▶ _Source passage_:
=======

Mandela Challenge Plate
- Sport: Rugby union
- Instituted: 2000
- Number of teams: 2
- Country: Australia South Africa
- Holders: Australia (2026)
- Most titles: Australia (14 titles)

= Mandela Challenge Plate =

International rugby trophy

The Nelson Mandela Challenge Plate is a rugby union trophy contested between Australia and South Africa. It is named after South Africa's first democratically elected president, Nelson Mandela.

==History==
Initially designed to be held every two years, the trophy was first contested as a one-off match in 2000, with Australia winning the game 44–23 at Melbourne's Docklands Stadium. The second, played in Ellis Park Stadium, Johannesburg in 2002, was also South Africa's home game in the Tri Nations Series, and was won 33–31 by South Africa. The 2004 event, delayed until 2005, was played over two legs, and was not part of the Tri Nations Series, similar to the inaugural edition. Since South Africa were the holders, Australia needed to win both games to reclaim the trophy. Australia won the first game 30–12, but lost the return leg at Ellis Park Stadium, 33–20.

Between 2006 and 2011, with the expansion of the Tri Nations Series so that each country plays each other three times, the plate was contested over three Tests, akin to the Bledisloe Cup, with the exception of 2007 and 2011, when teams only played 4 games each to accommodate for the Rugby World Cup (RWC) held in those years. In 2012, the Tri Nations Series was expanded to include Argentina and the competition was renamed The Rugby Championship (TRC). The teams now play each other twice, and the challengers are required to beat the holders in both games to win the plate. In 2026, South Africa played a four-Test "Greatest Rivalry" series against New Zealand, so the plate was contested in a single Test, which Australia won 42–38 at Perth Stadium to reclaim the trophy.

The trophy is a leather-clad silver plate containing a 24 carat (100%) rim, and a central gold disk showing a Wallaby and a Springbok (the icons of the two teams). It was designed by Flynn Silver, an Australian family company from Kyneton, Victoria, Australia.

=======

▶ _Provided data_:
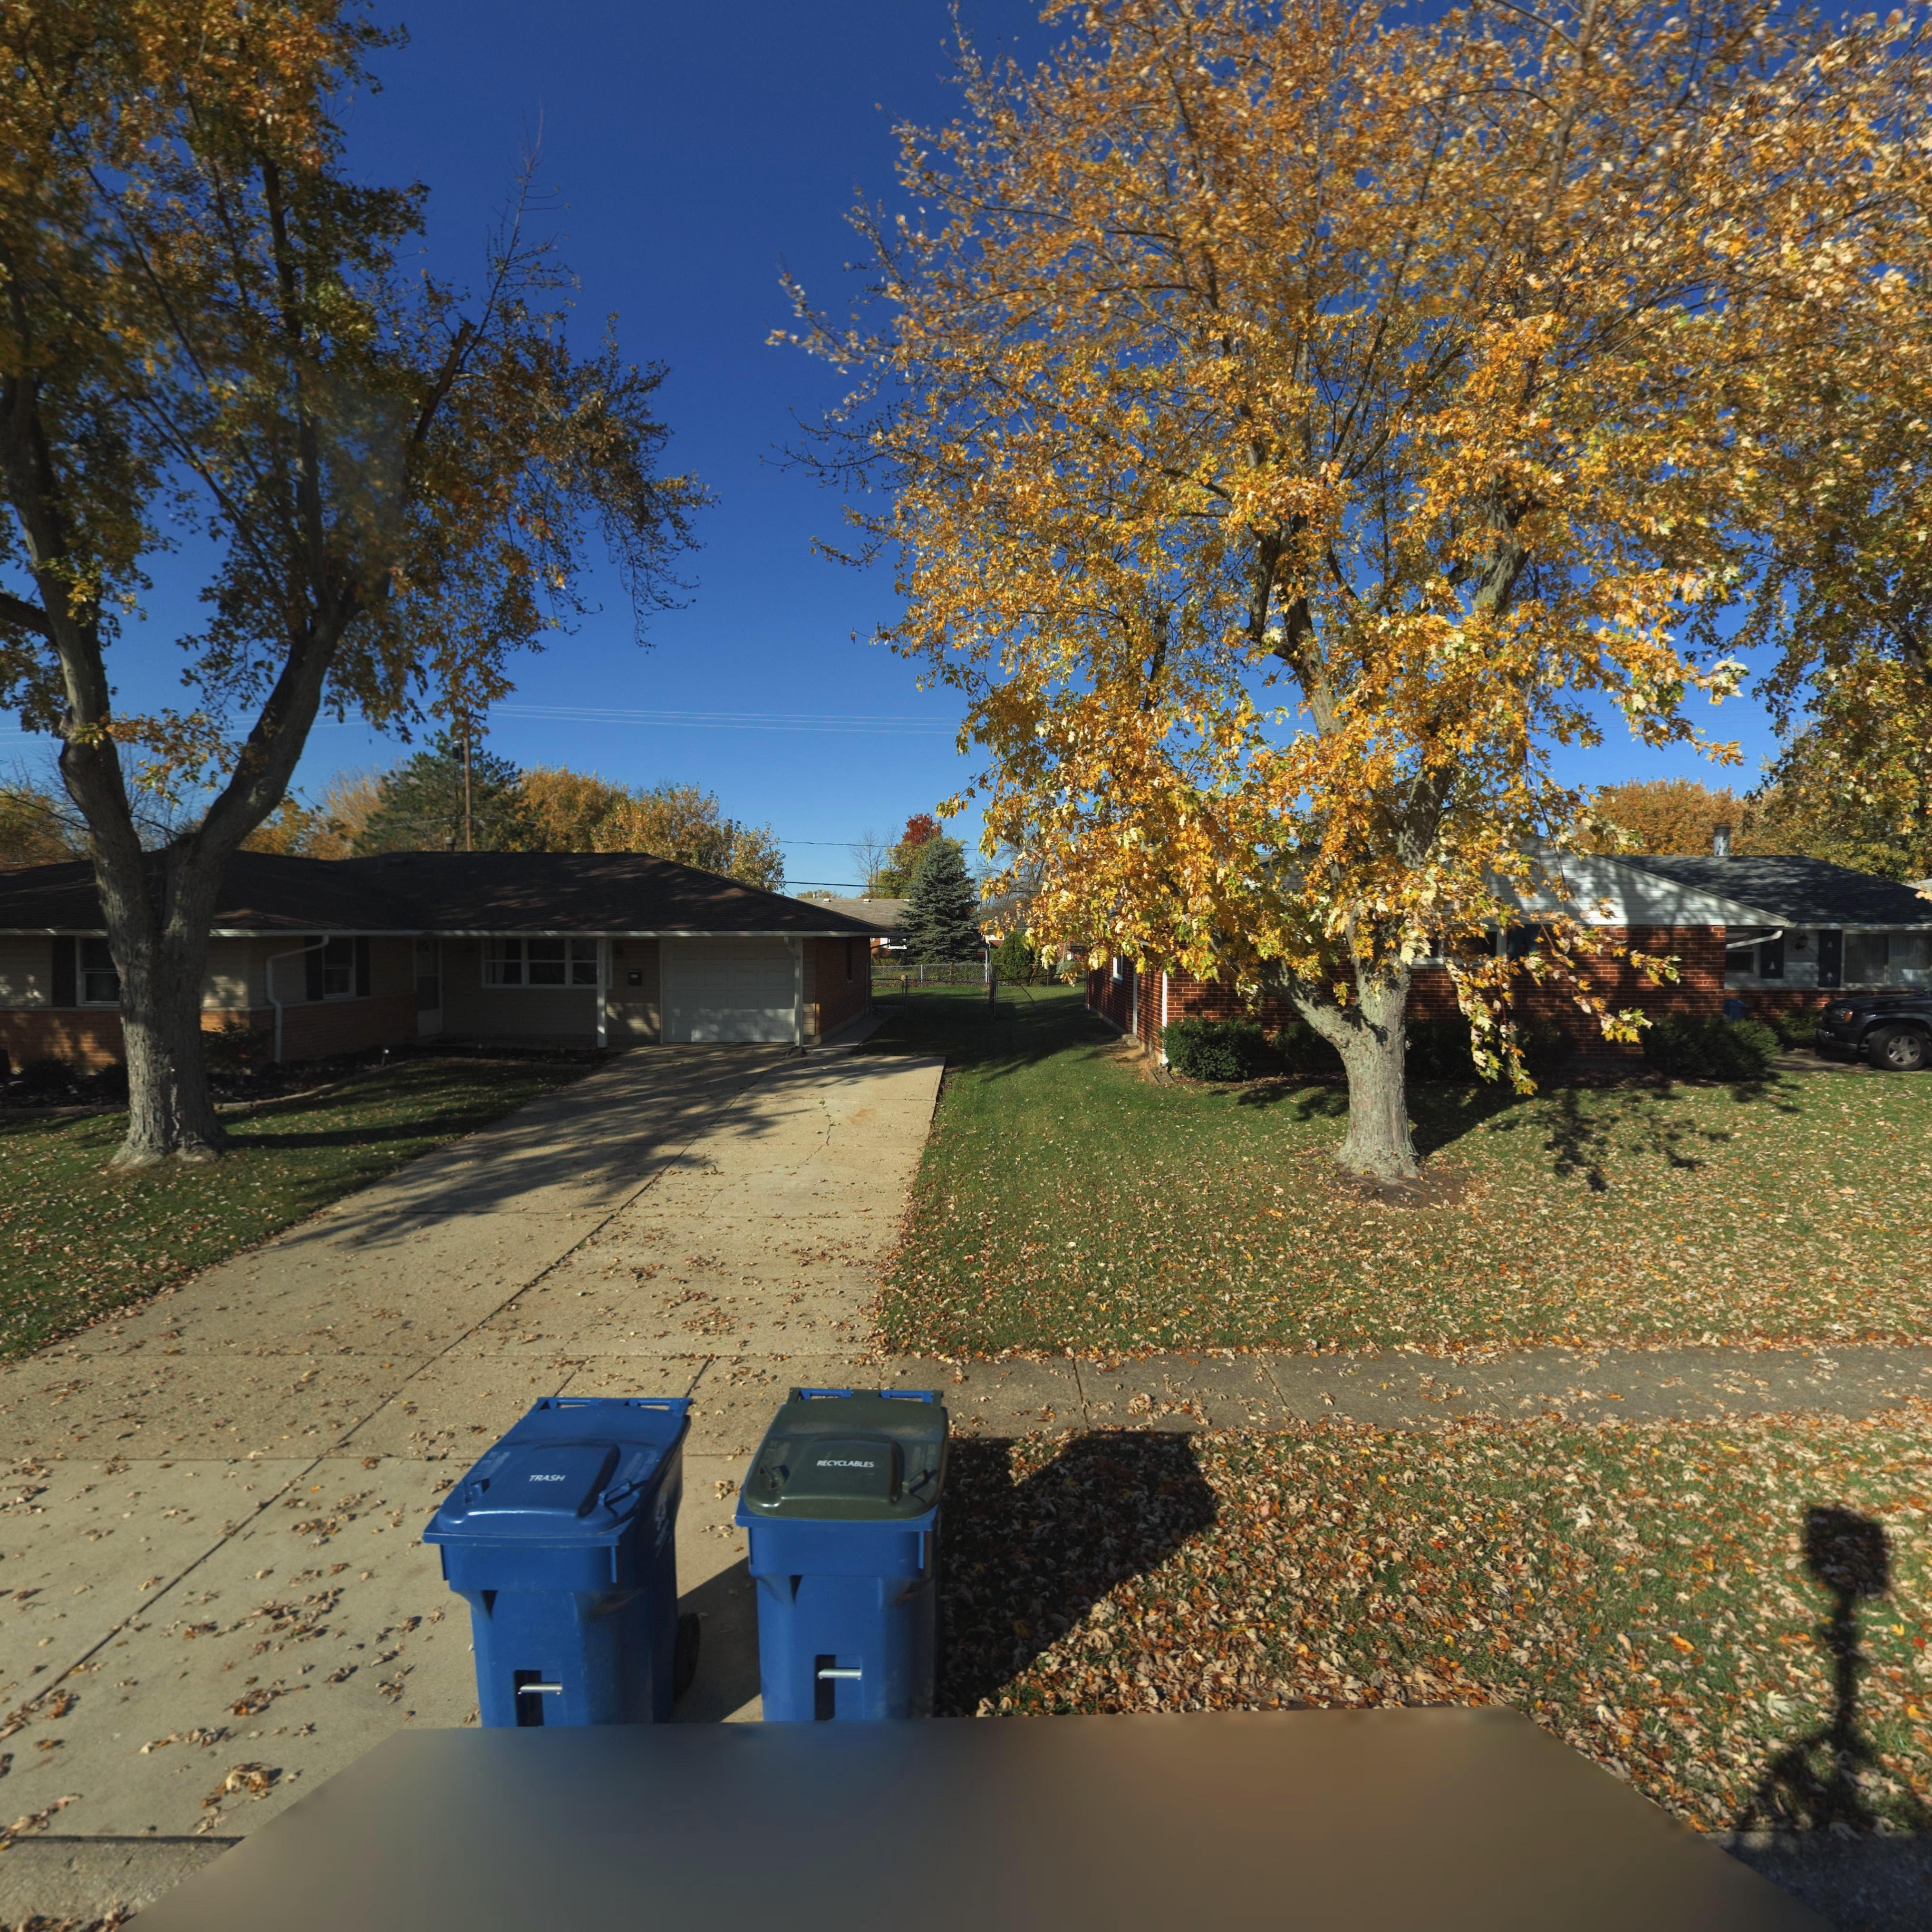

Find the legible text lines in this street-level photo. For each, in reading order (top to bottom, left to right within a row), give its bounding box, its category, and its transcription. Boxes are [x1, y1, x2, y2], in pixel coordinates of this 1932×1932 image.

=======

▶ _Stated task 1_: In the Mandela Challenge Plate text, which company designed the trophy?
▶ _Stated task 2_: Reproduce the stretch of the Mandela Challenge Plate text that opens with the words containing "- Most titles: Australia" and closes with "president, Nelson Mandela.".

▶ _Correct answer 1_: Flynn Silver, an Australian family company from Kyneton, Victoria, Australia.

▶ _Correct answer 2_:
- Most titles: Australia (14 titles)

= Mandela Challenge Plate =

International rugby trophy

The Nelson Mandela Challenge Plate is a rugby union trophy contested between Australia and South Africa. It is named after South Africa's first democratically elected president, Nelson Mandela.